On January 31, 1834, Arthur Springer and Tobias Mandeville were hanged. It was a rare double hanging that drew many spectators from all around the city and beyond. The Public Ledger wrote of their deaths in great detail: “Mandeville made his exit from this world but with very little struggling and passed into eternity. His miserable companion endured a strike with human nature of nearly three minutes before animal life became extinct, and after hanging for the space of half an hour, both bodies were taken down and committed to their coffins. It is intended that they be gibbeted again at Spectacle Hill in the neighbourhood of the place where the murder was committed as a salutary warning of the awful consequences of crime.”

Many in Newfoundland, especially St. John’s, were determined that Snow not meet the same fate. Bishop Michael Fleming, the colourful Catholic leader with a habit of turning every issue into a sectarian one, made Snow a cause célèbre. Under his leadership, the Catholic clergy circulated a petition that claimed too many Catholics were being hanged, and that Judge Boulton was particularly prejudiced against them. Governor Cochrane ignored the petition, but allowed Snow’s hanging to be delayed until her baby was born.

Meanwhile, Snow languished in jail. She was visited regularly by Father Waldron, who prayed with her, heard her Confession and gave her Holy Communion.

In the early summer of 1834, in the first years of Representative Government, she gave birth to her last child. Then a platform was erected from a second-storey window of a building just east of the present courthouse on Duckworth Street. (The building was later destroyed in one of many fires to strike the city.)

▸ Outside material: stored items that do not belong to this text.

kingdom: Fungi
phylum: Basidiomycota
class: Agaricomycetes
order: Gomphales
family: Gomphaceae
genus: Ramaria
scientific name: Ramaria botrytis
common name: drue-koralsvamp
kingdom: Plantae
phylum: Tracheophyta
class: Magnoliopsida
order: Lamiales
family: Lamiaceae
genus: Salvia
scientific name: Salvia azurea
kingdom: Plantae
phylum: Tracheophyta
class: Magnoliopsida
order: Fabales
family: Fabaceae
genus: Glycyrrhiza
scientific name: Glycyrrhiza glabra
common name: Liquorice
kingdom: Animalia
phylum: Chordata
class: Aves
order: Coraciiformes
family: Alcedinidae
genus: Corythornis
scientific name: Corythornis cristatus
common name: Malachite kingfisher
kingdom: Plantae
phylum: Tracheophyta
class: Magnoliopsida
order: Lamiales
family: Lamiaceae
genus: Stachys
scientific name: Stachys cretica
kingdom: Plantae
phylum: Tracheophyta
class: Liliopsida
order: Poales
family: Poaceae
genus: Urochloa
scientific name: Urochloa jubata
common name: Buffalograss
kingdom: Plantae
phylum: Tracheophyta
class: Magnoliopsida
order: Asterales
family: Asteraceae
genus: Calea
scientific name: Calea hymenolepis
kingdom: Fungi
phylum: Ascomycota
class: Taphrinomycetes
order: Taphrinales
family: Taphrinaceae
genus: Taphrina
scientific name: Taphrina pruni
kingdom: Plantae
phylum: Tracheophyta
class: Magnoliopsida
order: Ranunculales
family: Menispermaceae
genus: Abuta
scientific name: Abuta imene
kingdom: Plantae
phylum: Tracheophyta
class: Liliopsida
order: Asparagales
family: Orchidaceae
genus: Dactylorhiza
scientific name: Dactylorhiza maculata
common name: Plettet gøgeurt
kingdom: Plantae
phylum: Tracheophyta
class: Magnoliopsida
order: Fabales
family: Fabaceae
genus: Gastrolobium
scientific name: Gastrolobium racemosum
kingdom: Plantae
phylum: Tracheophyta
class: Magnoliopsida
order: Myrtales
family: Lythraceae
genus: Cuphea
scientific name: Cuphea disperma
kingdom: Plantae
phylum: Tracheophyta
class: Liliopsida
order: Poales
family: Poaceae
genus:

On July 21, crowds gathered on Duckworth Street, waiting with bated breath for the hanging. Some hoped it would not go ahead. Inside Snow’s cell, Bishop Fleming celebrated Mass and, more than likely, he and Waldron administered the Last Rites to the doomed woman. She was dressed in her burial clothes, and reportedly screamed and became delirious when she saw herself in the mirror.

Afterwards, she composed herself and walked out on the platform. Her last words were, “I was a wretched woman, but I am as innocent of any participation in the crime of murder as an unborn child.” The platform was hauled in, Snow’s body dropped into the summer air, and she met her death. According to the Public Ledger, “The unhappy woman, after a few brief struggles, passed into another world.”

Snow was about forty years old and left eight orphaned children back in Port de Grave. Her body was interred in consecrated ground in the Catholic cemetery at the bottom of Long’s Hill, St. John’s. The extension of such a gesture to an executed criminal was highly unusual.

It was said that for the next fifty years Snow haunted the courthouse in St. John’s. A rock in Port de Grave near where John Snow was shot remained red for many decades.

Snow was the last woman hanged in Newfoundland, and the second-last person subjected to a public hanging—although those convicted of capital crimes were executed in private until the 1940s.